(Beginning of Supplied text)
Twenty years ago, Pierlucio "Spadino" Tinazzi was a security guard who patrolled the Mont Blanc tunnel in the Alps by motorcycle, in order to ensure a steady flow of traffic. Except for his uniform and motorcycle, he lived a life almost utterly lacking in conspicuity.
Four years after the tunnel fire, in 2003, I traveled to Val d’Aosta to write "Searching for Spadino." I set out to write a biographical sketch of the hero, but along the way, something else happened. An angel sat on my shoulder and dictated a story better than I could ever have written on my own. You think I’m taking some kind of poetic license saying that, but I’m not.
Versions of "Searching for Spadino" were published in Canada, France, and the United States. The U.K. magazine Bike ran it, then re-printed it on the occasion of the magazine’s 500th issue as one of their all-time favorite stories. I included it in my book "On Motorcycles: The Best of Backmarker." (If you’re not familiar with the story, my favorite version is this audio one, on Soundcloud.)
(End of Supplied text)
• _Exercises to complete_
**1.** Name every country mentioned in the passage about Spadino.
**2.** Reproduce the passage about Spadino word for word, starting at "Twenty years ago, Pierlucio" and ending at "lacking in conspicuity.".
(Beginning of Dataset extract)
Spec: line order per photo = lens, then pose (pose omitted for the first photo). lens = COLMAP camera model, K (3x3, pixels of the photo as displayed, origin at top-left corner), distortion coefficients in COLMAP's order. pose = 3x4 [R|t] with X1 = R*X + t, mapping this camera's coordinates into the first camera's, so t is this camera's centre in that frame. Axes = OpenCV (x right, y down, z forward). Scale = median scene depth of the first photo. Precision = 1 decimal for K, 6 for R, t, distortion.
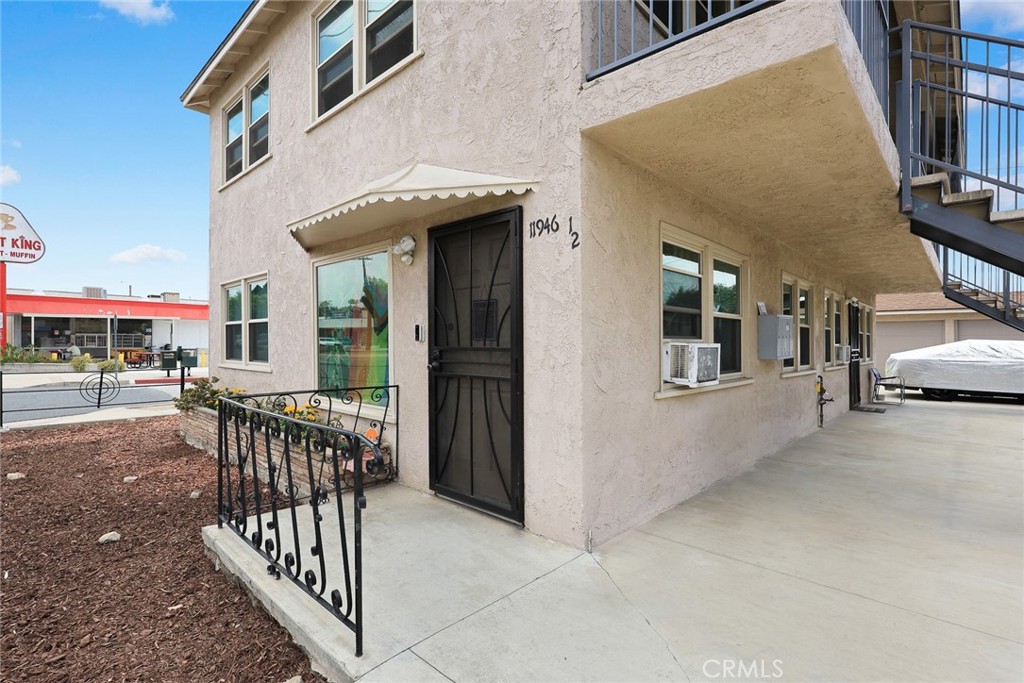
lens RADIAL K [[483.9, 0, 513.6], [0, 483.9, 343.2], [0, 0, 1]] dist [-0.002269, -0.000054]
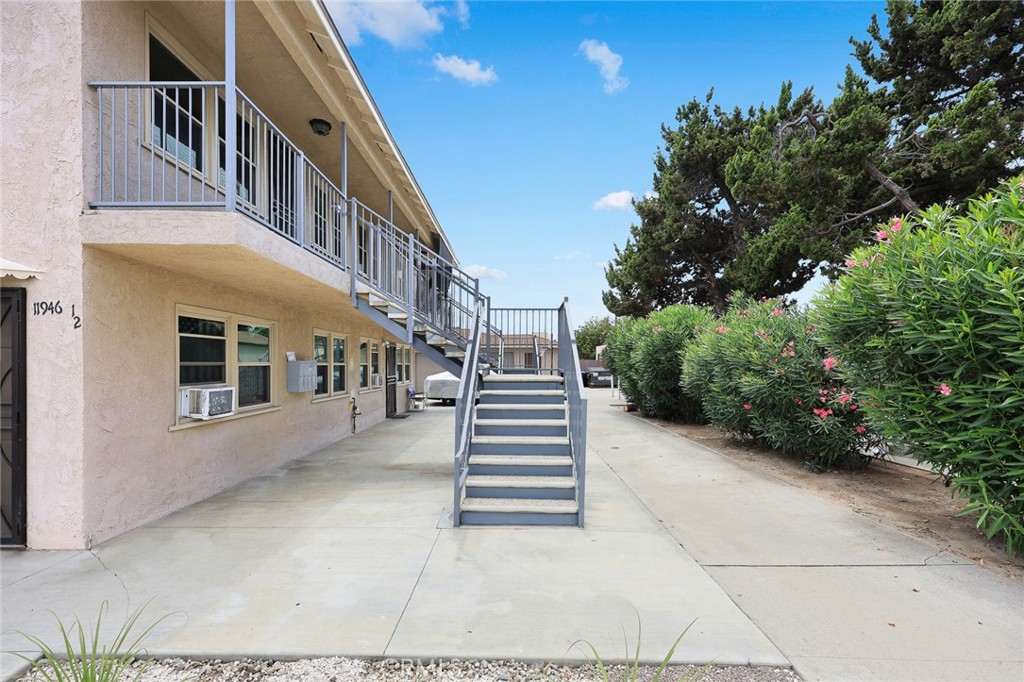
(End of Dataset extract)
• _Completed exercise_
**1.** Canada, France, the United States, the U.K.

**2.**
Twenty years ago, Pierlucio "Spadino" Tinazzi was a security guard who patrolled the Mont Blanc tunnel in the Alps by motorcycle, in order to ensure a steady flow of traffic. Except for his uniform and motorcycle, he lived a life almost utterly lacking in conspicuity.